Belgium has expressed concern over Israel’s persistent expansion of illegal settlements in the occupied territories, which erodes the possibility of establishing a Palestinian state.
Belgian Foreign Minister Didier Reynders embarked on a three-day visit to the Middle East on Sunday, visiting the West Bank city of Ramallah where he met his Palestinian counterpart Riyad al-Maliki.
Reynders supported a French proposal to hold an international conference in Paris on May 30 in a bid to resume talks between Palestinians and Israelis by the end of the year.
“We are supporting the French initiative because we need to do something, we need to have at least a conference,” he said, adding that Belgium was ready to attend the event.
The May conference will include the Middle East Quartet (the United States, Russia, the European Union and the United Nations), the Arab League, the UN Security Council and about 20 countries.
Maliki said that during the Sunday meeting with Reynders, they “discussed how settlement really eats up the possibility of reaching a two state solution.”
The Palestinian Authority is reportedly under pressure from France and other countries to freeze its effort to push for a UN resolution condemning Israeli settlements in the occupied territories.

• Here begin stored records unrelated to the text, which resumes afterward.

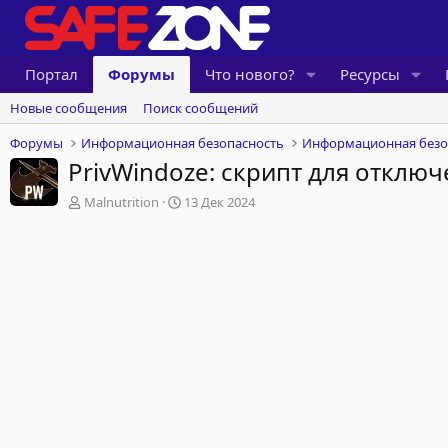
Портал
Форумы
Что нового?
Ресурсы
Новые сообщения
Поиск сообщений
Форумы
Информационная безопасность
PrivWindoze: скрипт для отклю
А
Д
Malnutrition
13 Дек 2024
в
а
т
т
о
а
р
н
т
а
е
ч
м
а
ы
л
а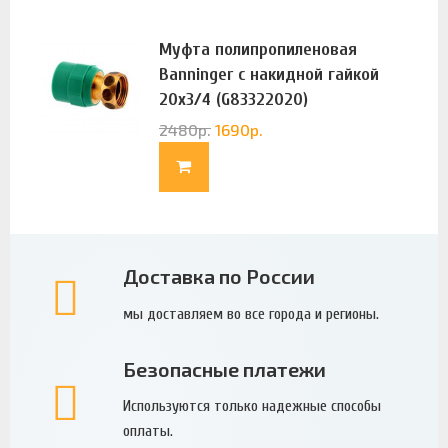
Муфта полипропиленовая
Banninger с накидной гайкой
20х3/4 (G83322020)
2480
р.
1690
р.
Доставка по России
мы доставляем во все города и регионы.
Безопасные платежи
Используются только надежные способы
оплаты.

According to senior Israeli and Palestinian officials, France is pressing the Palestinians to suspend the effort on the grounds that it would undermine French attempts to convene the peace conference this summer.

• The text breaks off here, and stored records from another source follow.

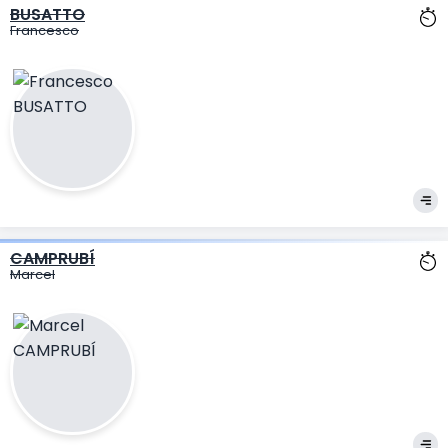
BUSATTO
Francesco
CAMPRUBÍ
Marcel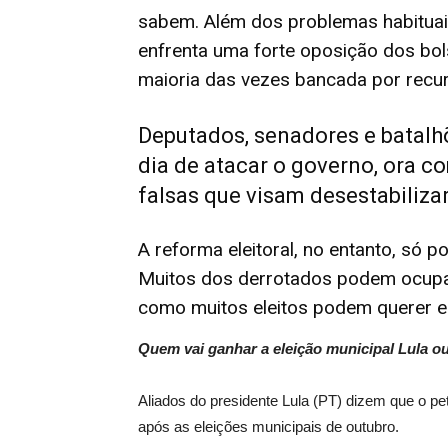
sabem. Além dos problemas habituai
enfrenta uma forte oposição dos bol
maioria das vezes bancada por recur
Deputados, senadores e batalh
dia de atacar o governo, ora c
falsas que visam desestabiliza
A reforma eleitoral, no entanto, só p
Muitos dos derrotados podem ocupa
como muitos eleitos podem querer e
Quem vai ganhar a eleição municipal Lula o
Aliados do presidente Lula (PT) dizem que o pet
após as eleições municipais de outubro.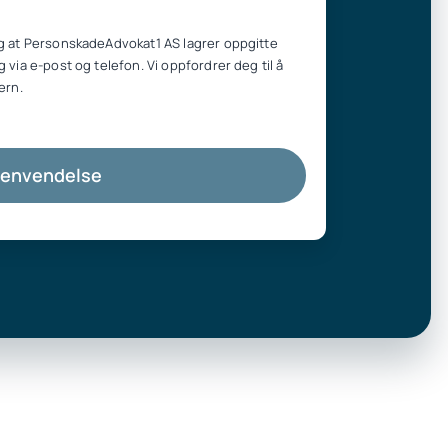
g at PersonskadeAdvokat1 AS lagrer oppgitte
 via e-post og telefon. Vi oppfordrer deg til å
ern.
henvendelse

The United Nations and most countries regard the Israeli settlements as illegal because the territories were captured by Israel during a war in 1967 and are hence subject to the Geneva Conventions, which forbid construction on occupied lands.
The presence and continued expansion of Israeli settlements in occupied Palestine has created a major obstacle to efforts to establish peace in the Middle East.
The Palestinians want the West Bank as part of its future independent state, with East al-Quds (Jerusalem) as its capital.
More than half a million Israelis live in over 230 illegal settlements built since the 1967 Israeli occupation of the Palestinian territories of the West Bank and East al-Quds.
According to the daily Maariv, the Israeli regime will present a bill to the Knesset in the coming weeks, calling for the annexation of 60% of the occupied West Bank.
Preliminary talks have been held to annex Area C of the West Bank where more than 350,000 illegal Israeli settlers are based, the Israeli newspaper has revealed.